Action item:
Copy out each line of the data that contains "pixels".

Data for processing:
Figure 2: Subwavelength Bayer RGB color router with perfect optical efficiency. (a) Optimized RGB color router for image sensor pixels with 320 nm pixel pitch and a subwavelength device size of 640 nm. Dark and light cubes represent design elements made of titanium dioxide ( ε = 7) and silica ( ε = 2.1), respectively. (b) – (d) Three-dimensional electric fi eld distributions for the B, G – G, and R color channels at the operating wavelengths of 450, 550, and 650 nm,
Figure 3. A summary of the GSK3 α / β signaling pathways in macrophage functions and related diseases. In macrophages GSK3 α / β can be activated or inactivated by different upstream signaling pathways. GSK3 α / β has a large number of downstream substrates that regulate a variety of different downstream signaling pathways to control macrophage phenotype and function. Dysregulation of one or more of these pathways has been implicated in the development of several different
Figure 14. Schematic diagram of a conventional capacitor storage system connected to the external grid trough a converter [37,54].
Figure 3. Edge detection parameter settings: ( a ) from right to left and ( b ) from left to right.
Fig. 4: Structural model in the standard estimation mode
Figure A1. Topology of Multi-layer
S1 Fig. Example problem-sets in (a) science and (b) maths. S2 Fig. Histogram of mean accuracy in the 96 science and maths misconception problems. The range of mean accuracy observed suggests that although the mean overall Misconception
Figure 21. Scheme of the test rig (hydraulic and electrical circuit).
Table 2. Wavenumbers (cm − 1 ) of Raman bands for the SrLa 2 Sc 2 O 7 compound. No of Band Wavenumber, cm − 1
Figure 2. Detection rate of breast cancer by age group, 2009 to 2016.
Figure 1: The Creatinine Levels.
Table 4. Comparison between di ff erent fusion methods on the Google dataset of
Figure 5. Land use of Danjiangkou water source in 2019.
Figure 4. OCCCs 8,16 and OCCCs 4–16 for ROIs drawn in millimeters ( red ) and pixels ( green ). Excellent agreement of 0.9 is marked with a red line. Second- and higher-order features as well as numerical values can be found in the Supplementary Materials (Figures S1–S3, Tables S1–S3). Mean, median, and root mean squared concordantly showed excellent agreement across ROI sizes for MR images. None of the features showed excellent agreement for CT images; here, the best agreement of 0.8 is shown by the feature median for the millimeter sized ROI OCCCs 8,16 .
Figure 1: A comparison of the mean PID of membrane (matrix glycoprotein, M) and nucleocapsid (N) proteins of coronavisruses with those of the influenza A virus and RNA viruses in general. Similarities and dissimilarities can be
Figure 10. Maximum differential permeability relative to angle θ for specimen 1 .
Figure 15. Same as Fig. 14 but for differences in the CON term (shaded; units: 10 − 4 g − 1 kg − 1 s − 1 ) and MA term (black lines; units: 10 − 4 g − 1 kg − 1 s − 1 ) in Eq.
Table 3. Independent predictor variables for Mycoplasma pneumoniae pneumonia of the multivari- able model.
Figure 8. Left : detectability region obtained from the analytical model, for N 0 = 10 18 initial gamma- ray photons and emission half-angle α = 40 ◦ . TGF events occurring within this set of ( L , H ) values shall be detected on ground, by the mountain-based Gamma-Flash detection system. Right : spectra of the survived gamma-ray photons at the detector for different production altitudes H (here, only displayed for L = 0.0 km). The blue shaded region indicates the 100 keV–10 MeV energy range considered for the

Exercise solution:
Figure 2: Subwavelength Bayer RGB color router with perfect optical efficiency. (a) Optimized RGB color router for image sensor pixels with 320 nm pixel pitch and a subwavelength device size of 640 nm. Dark and light cubes represent design elements made of titanium dioxide ( ε = 7) and silica ( ε = 2.1), respectively. (b) – (d) Three-dimensional electric fi eld distributions for the B, G – G, and R color channels at the operating wavelengths of 450, 550, and 650 nm,
Figure 4. OCCCs 8,16 and OCCCs 4–16 for ROIs drawn in millimeters ( red ) and pixels ( green ). Excellent agreement of 0.9 is marked with a red line. Second- and higher-order features as well as numerical values can be found in the Supplementary Materials (Figures S1–S3, Tables S1–S3). Mean, median, and root mean squared concordantly showed excellent agreement across ROI sizes for MR images. None of the features showed excellent agreement for CT images; here, the best agreement of 0.8 is shown by the feature median for the millimeter sized ROI OCCCs 8,16 .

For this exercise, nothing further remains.